Também perdi tudo. Passei uns meses preso, depois veio a condicional, até que me esqueceram. Afinal, graças aos céus, vivemos no país do carnaval, irmão! Viva!
Atravessei o Brasil, porque precisava recomeçar e lá, por óbvio, era impossível. Embarquei nesse lance do marketing de rede, com a lábia que aprendi nos esquemas e assistindo a performance de Orlando.
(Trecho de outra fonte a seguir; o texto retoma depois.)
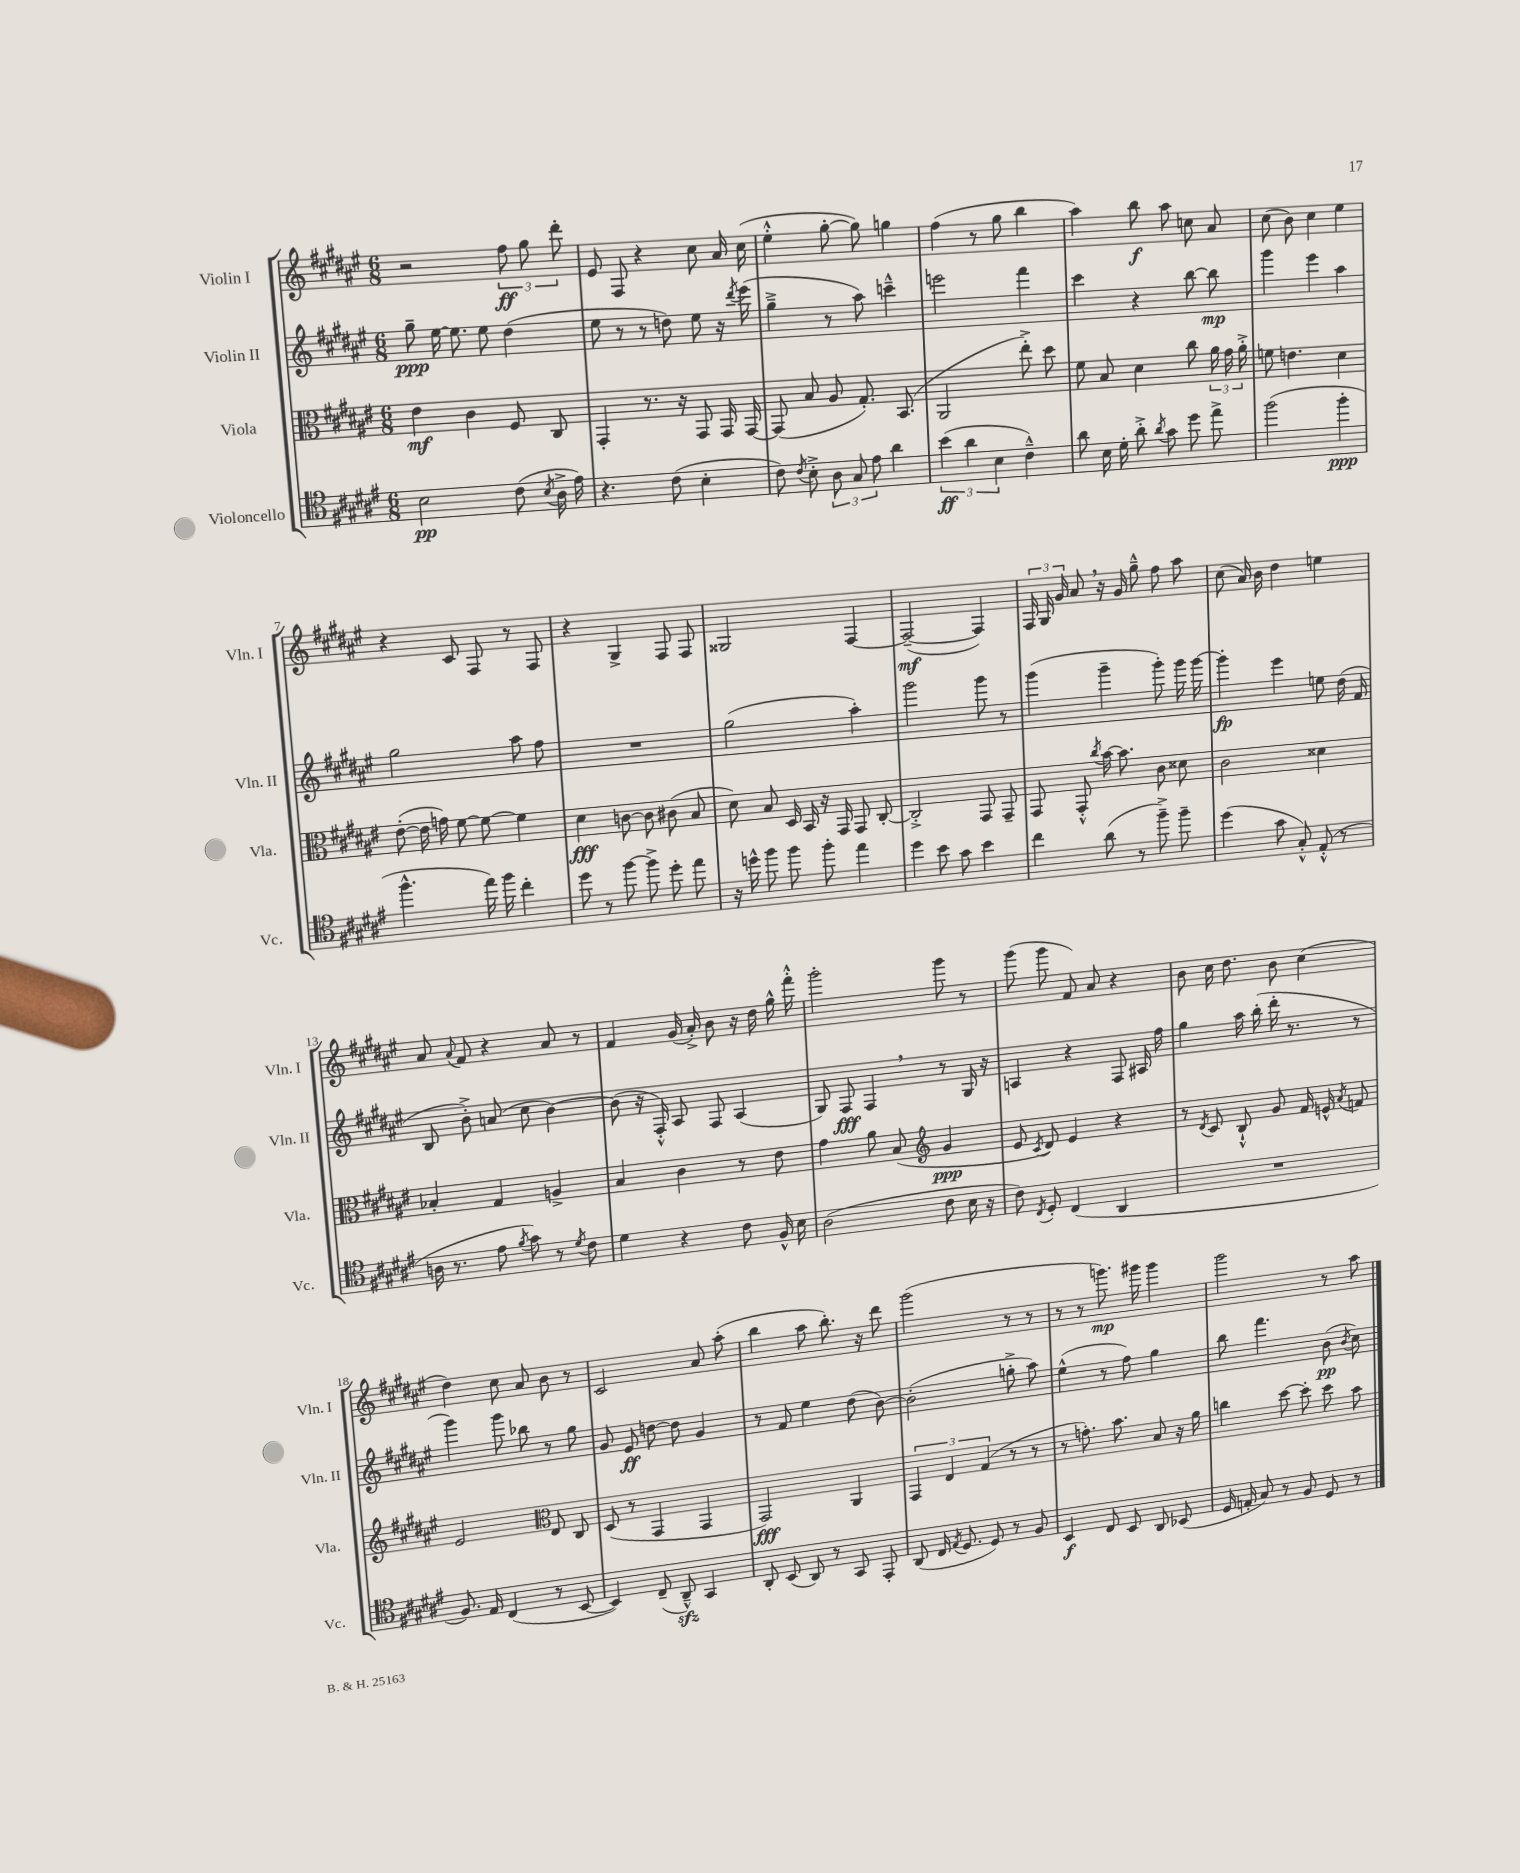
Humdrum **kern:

**kern	**kern	**kern	**kern
*staff4	*staff3	*staff2	*staff1
*clefC4	*clefC3	*clefG2	*clefG2
*k[f#c#g#d#a#e#]	*k[f#c#g#d#a#e#]	*k[f#c#g#d#a#e#]	*k[f#c#g#d#a#e#]
*M6/8	*M6/8	*M6/8	*M6/8
2B\	4e#\	8gg#~\	2r
.	.	[16ee#\	.
.	.	8.ee#\]	.
.	4c#\	.	.
.	.	8ee#\	.
(8c#\	8F#/	(4dd#\	12ff#\
.	.	.	12gg#\
8qB/	.	.	.
16A#^\	8C#/	.	.
.	.	.	12ddd#'\
16e#\)	.	.	.
=	=	=	=
4.r	4GG#'/	8ee#\	8e#/
.	.	8r	8F#/
.	8.r	8r	4r
(8c#\	.	8dd\)	.
.	16r	.	.
4B'\	8GG#/	8ee#\	8cc#\
.	16GG#/	16r	16a#/
.	.	8qddd#/	.
.	[16GG#/	(16eee#\	(16cc#\
=	=	=	=
8c#\)	(8GG#/]	4gg#~^\	4ee#'^^\
8qc#/	.	.	.
8B'^\	8B/	.	.
12A#\	8A#/	8r	[8gg#'\
12G#/	.	.	.
.	8.G#'/)	8aa#\)	8gg#\])
12e#\	.	.	.
4a#\	.	4ccc~^^\	4gg\
.	(8.BB/	.	.
=	=	=	=
(6b\	2AA#/	2eee\	(4ff#\
6a#\	.	.	.
.	.	.	8r
6B\	.	.	.
.	.	.	8gg#\
4c#~^^\)	8ee#'^\)	4fff#\	4bb\
.	8dd#\	.	.
=	=	=	=
8a#\	8f#\	4ccc#\	4aa#\)
16B\	8B/	.	.
16d#'\	.	.	.
8a#'^\	4d#\	4r	8bb\
8qa#/	.	.	.
8g#\	.	.	8aa#\
8dd#\	8cc#\	[8bb\	8cc\
8ee#^\	24a#\	8bb\]	8a#/
.	24g#\	.	.
.	24a#'^\	.	.
=	=	=	=
(2ff#\	8f\	4ggg#\	(8cc#\
.	4.e\	.	8b\)
.	.	4eee#\	4cc#\
4ff#'\	4d#\	4aa#\	4ee#\
=	=	=	=
4.ff#^^\	([8e#'\	2gg#\	4r
.	16e#\]	.	.
.	16g\)	.	.
.	[8f#\	.	8c#/
16ee#\)	8f#\_	.	8F#/
16ff#\	.	.	.
4cc#'\	4f#\]	8aa#\	8r
.	.	8ff#\	8F#/
=	=	=	=
8dd#\	4d#\	2.r	4r
8r	.	.	.
[8ff#\	[8c\	.	4G#^/
8ff#^\]	8c\]	.	.
8dd#'\	(8c#\	.	8F#/
8ee#\	8B/	.	8F#/
=	=	=	=
16r	8d#\)	(2gg#\	2G##/
16dd^^\	.	.	.
8ff#\	8B/	.	.
8ff#\	16D#/	.	.
.	16BB/	.	.
8ff#'\	16r	.	.
.	16GG#/	.	.
4ee#\	8GG#/	4aa#'\)	[4F#/
.	[8C#'/	.	.
=	=	=	=
4dd#\	2C#'^/]	2ggg#\	(2F#~/_
8b\	.	.	.
8g#\	.	.	.
4b\	8GG#/	8ggg#\	4F#/])
.	8GG#~/	8r	.
=	=	=	=
4cc#\	8GG#/	(4ggg#\	24F#/
.	.	.	24G#/
.	.	.	24g#/
.	8GG#'^^/	.	8a#/
.	8qcc#/	.	.
(8a#\	[16b\	4ggg#~\	16r
.	8.b\]	.	16g#/
8r	.	.	8gg#~^^\
8ff#~^\)	8c#\	8ggg#'\)	8ff#\
8ff#~\	8d##\	16ggg#\	8aa#\
.	.	[16ggg#\	.
=	=	=	=
(4dd#\	2c#\	4ggg#'\]	(8cc#\
.	.	.	16a#/)
.	.	.	16b\
8g#\	.	4eee#\	4dd#\
8G#'^^/)	.	.	.
(8E#'^^/	4d##\	8ee\	4ee\
8r	.	(16dd#\	.
.	.	16f#/	.
=	=	=	=
16A\	4B-'/	8B/	8a#/
8.r	.	.	.
.	.	.	8qqa#/
.	.	8b'^\)	8f#/
8e#\	4G#/	(8a/	4r
8qf#/	.	.	.
8g#\)	.	8cc#\	.
8r	4A^/	[4b\)	8a#/
8qd#/	.	.	.
8c#\	.	.	8r
=	=	=	=
4d#\	4B/	(8b\]	4f#/
.	.	16r	.
.	.	16F#'^^/)	.
4r	4c#\	8A#/	(16g#/
.	.	.	16a#'^/)
.	.	8F#/	8b\
8c#\	8r	(4A#/	16r
.	.	.	16dd#\
16F#^^/	8e#\	.	16gg#^^\
16B\	.	.	16fff#'^^\
=	=	=	=
(2A#\	4g#\	8G#/)	2ggg#'\
.	.	8F#/	.
.	8a#\	4F#/	.
.	(8B/	.	.
*	*clefG2	*	*
8c#\	4g#/	8r	8ggg#\
16B\	.	16G#/	8r
16r	.	16r	.
=	=	=	=
8c#\)	8e#/	4A/	(8ggg#\
8qC#/	8qc#/	.	.
8D#'/	8d#/)	.	8ggg#\
(4C#/	4e#/	4r	8f#/)
.	.	.	8a#/
4AA#/	4r	8F#/	4r
.	.	16A#/	.
.	.	16ff#\	.
=	=	=	=
2.r	8r	4gg#\	8b\
.	8qd#/	.	.
.	8c#/	.	16cc#\
.	.	.	8.dd#\
.	8B`^^/	16aa#\	.
.	.	(16bb'\	.
.	8g#/	16ddd#'\	8b\
.	.	8.r	.
.	16f#/	.	(4cc#\
.	16e^^/	.	.
.	8qa#/	.	.
.	8f/	8r	.
=	=	=	=
8.F#/)	2e#/	4ggg#\)	4dd#\)
16E#/	.	.	.
(4C#/	.	8ggg#\	8cc#\
.	.	8bb-\	8a#/
*	*clefC3	*	*
8r	8E#/	8r	8b\
[8BB/	8C#/	8gg#\	8r
=	=	=	=
4BB/])	(8D#/	8g#/	2c#/
.	8r	8e#/	.
(8C#~/	4GG#/	[8dd\	.
8AA#~^^/)	.	8dd\]	.
4GG#/	4GG#/	4g#/	8a#/
.	.	.	(8aa#'\
=	=	=	=
8AA#'/	2GG#/)	8r	4bb\
(8BB/	.	8f#/	.
8AA#/)	.	4ee#\	8aa#\
8r	.	.	8.bb'\)
8GG#/	4AA#/	(8dd#\	.
.	.	.	16r
8EE#'/	.	[8b\)	8ddd#\
=	=	=	=
(8AA#/	6GG#/	(2b'\]	(2ggg#\
16C#/	.	.	.
.	6E#/	.	.
8qE#/	.	.	.
8.D#/	.	.	.
.	(6G#/	.	.
8D#/)	.	.	.
8r	8r	8gg'^\	8r
8F#/	8r	8aa#\)	8r
=	=	=	=
4BB/	8r	(4ee#^^\	8r
.	8.g'\)	.	8r
8C#/	.	8r	8.ggg\)
.	8.b\	.	.
8BB/	.	8ff#\)	.
.	.	.	16ggg#\
8AA#/	8B/	4gg#\	4ggg#\
(8BB-/	16r	.	.
.	16a#\	.	.
=	=	=	=
16D#/	4cc\	8bb\	2ggg#\
16E'/	.	.	.
8G#/)	.	4.fff#\	.
8r	[8dd#\	.	.
8F#/	8dd#'\]	.	.
8D#/	8dd#\	(8b\	8r
.	.	8qb/	.
8r	8b\	8cc#\)	8aa#\
==	==	==	==
*-	*-	*-	*-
Por falar nisso, deixa eu entrar para mais uma palestra-show em que me finjo de bem-sucedido para um monte de cretinos de sorriso tonto na cara querendo aprender a ficar rico.
Sobre Orlando? Sei nada, não. Ele que se foda!
(Esta é uma obra de ficção. Qualquer semelhança com nomes, pessoas, fatos ou situações da vida real terá sido mera coincidência.)